> _TASK BRIEF_: Exclude the pictures and repeat all of the data exactly.

> _GIVEN MATERIAL_:

▬▬▬

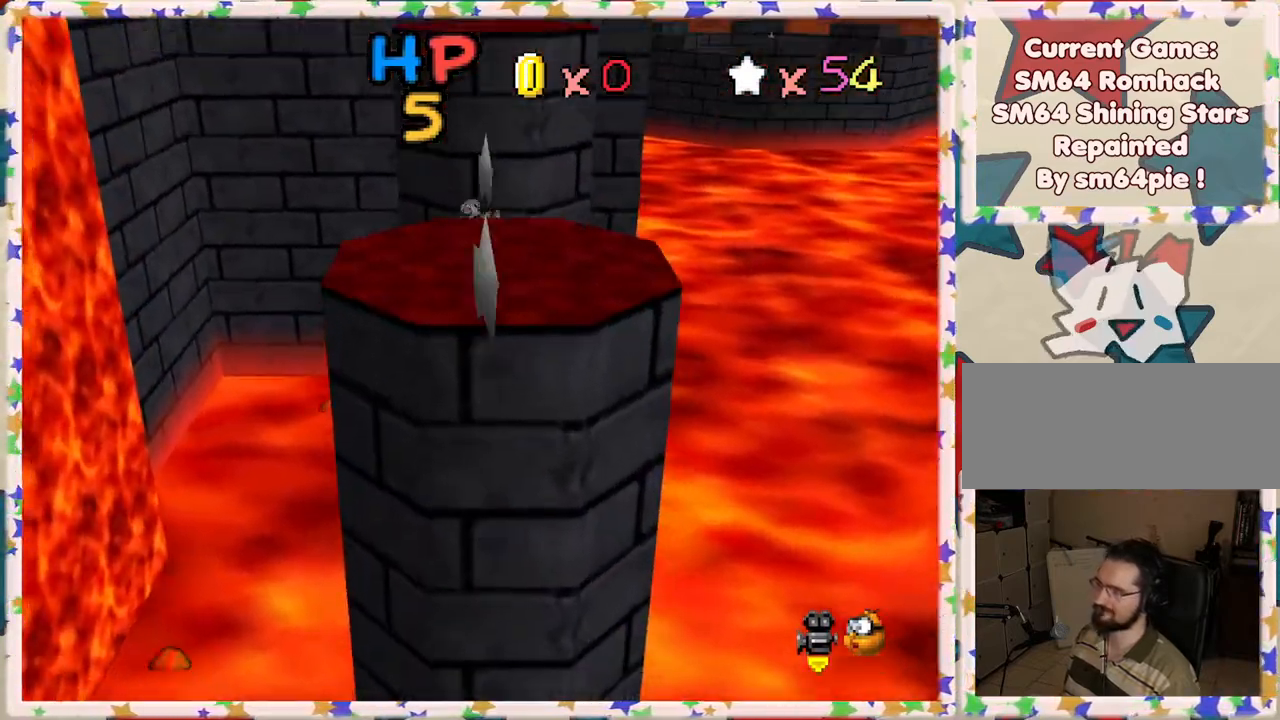
{"buttons": [], "left_stick": "center", "events": [[200, "A", "up"], [283, "A", "down"], [350, "A", "up"], [383, "left_stick", "center"]]}
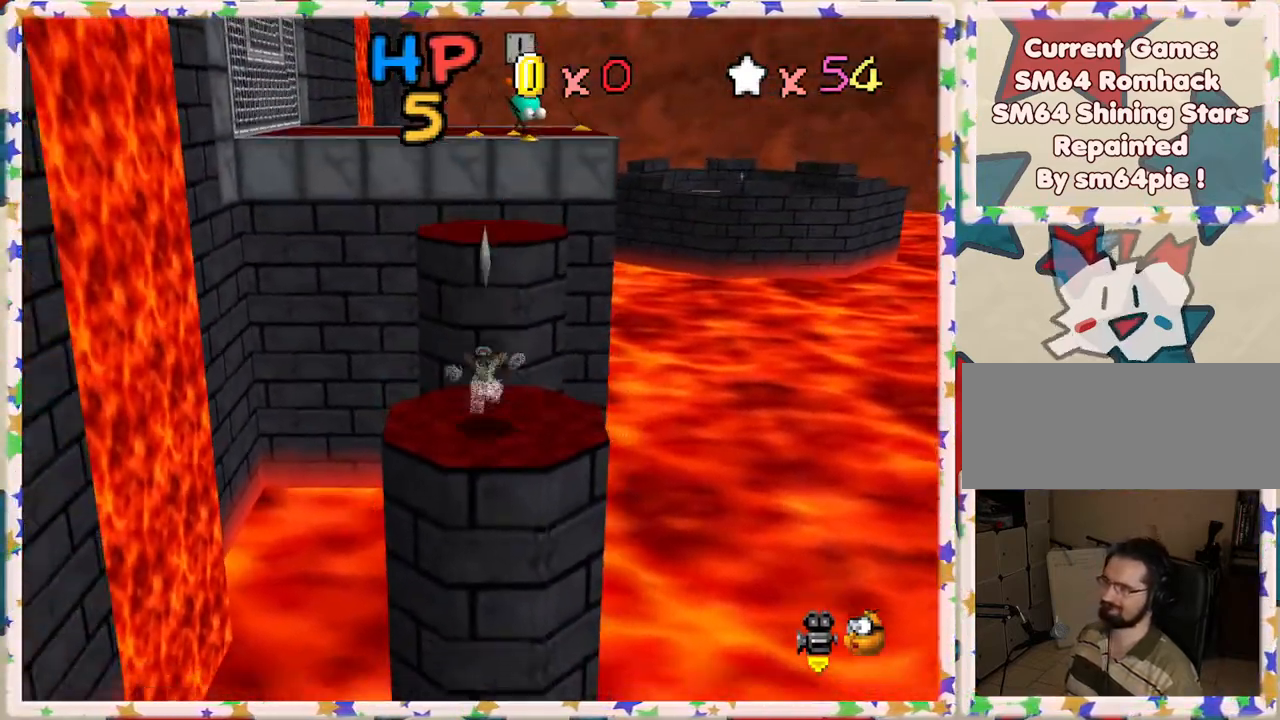
{"buttons": ["A"], "left_stick": "up", "events": [[83, "left_stick", "up"], [300, "A", "down"]]}
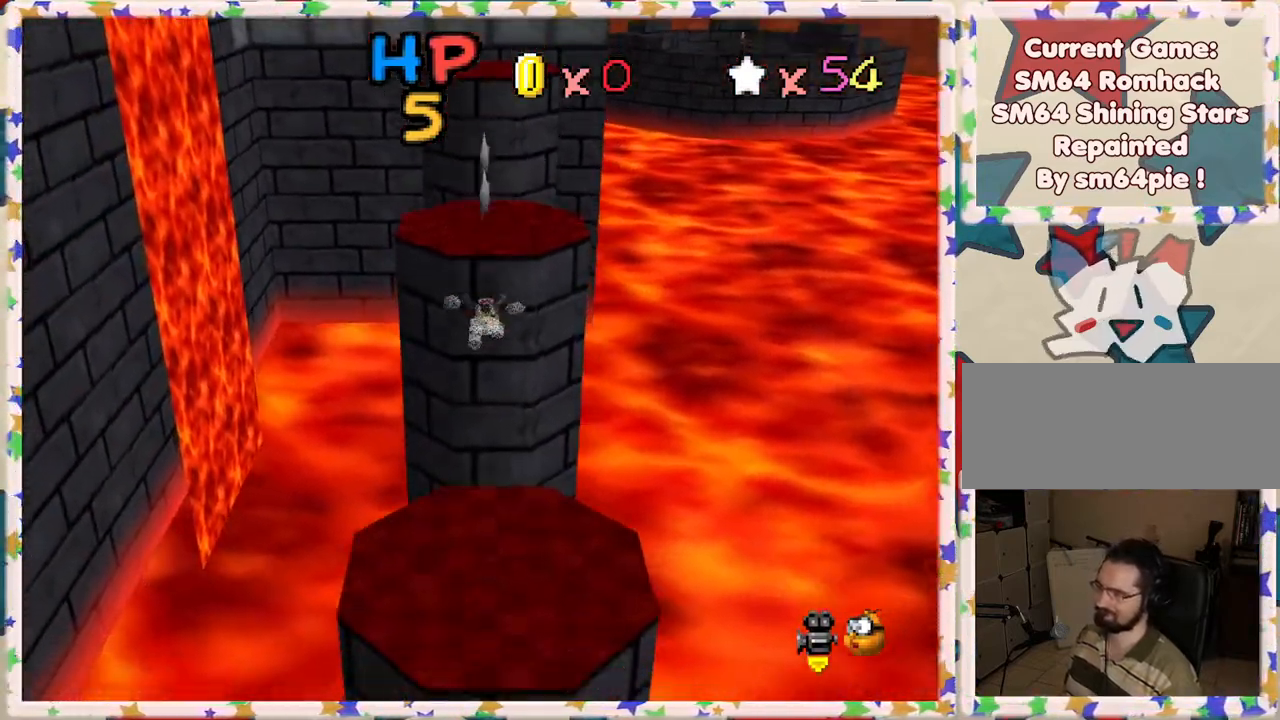
{"buttons": ["A"], "left_stick": "down", "events": [[67, "A", "up"], [350, "A", "down"], [417, "left_stick", "down"]]}
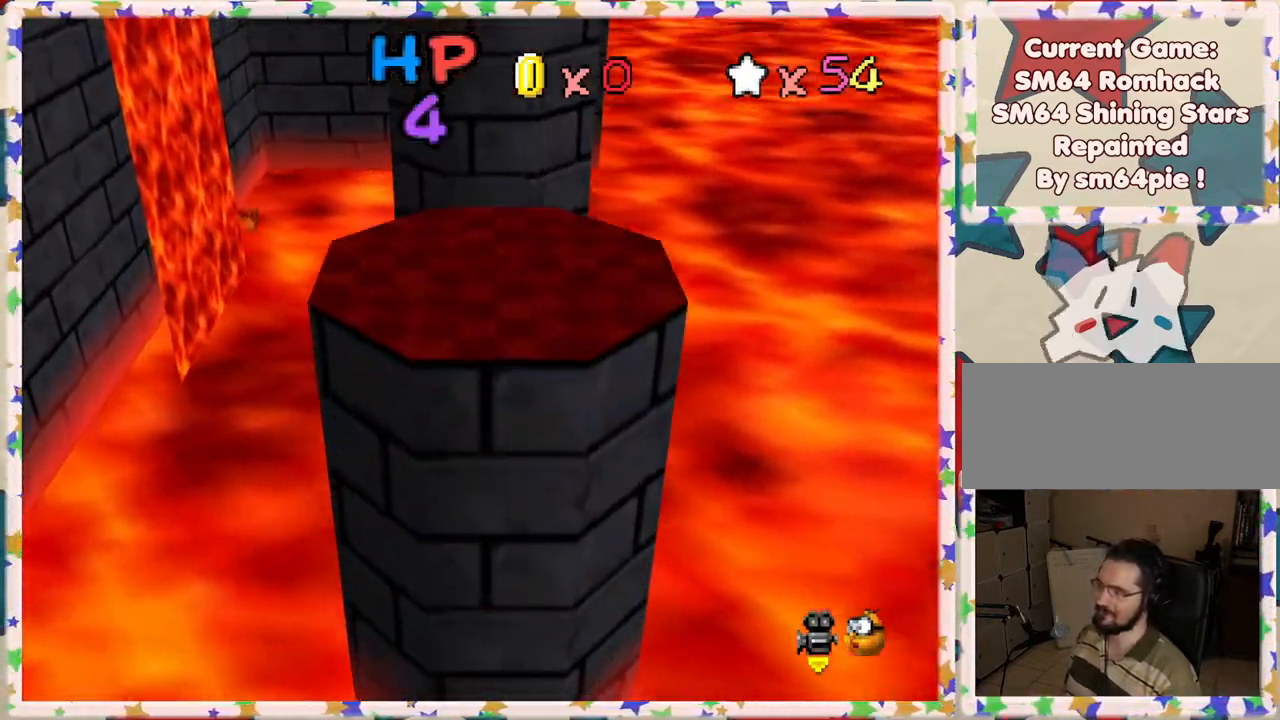
{"buttons": [], "left_stick": "up", "events": [[100, "left_stick", "up"], [300, "A", "up"]]}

▬▬▬

> _TASK SOLUTION_:
{"buttons": [], "left_stick": "center", "events": [[200, "A", "up"], [283, "A", "down"], [350, "A", "up"], [383, "left_stick", "center"]]}
{"buttons": ["A"], "left_stick": "up", "events": [[83, "left_stick", "up"], [300, "A", "down"]]}
{"buttons": ["A"], "left_stick": "down", "events": [[67, "A", "up"], [350, "A", "down"], [417, "left_stick", "down"]]}
{"buttons": [], "left_stick": "up", "events": [[100, "left_stick", "up"], [300, "A", "up"]]}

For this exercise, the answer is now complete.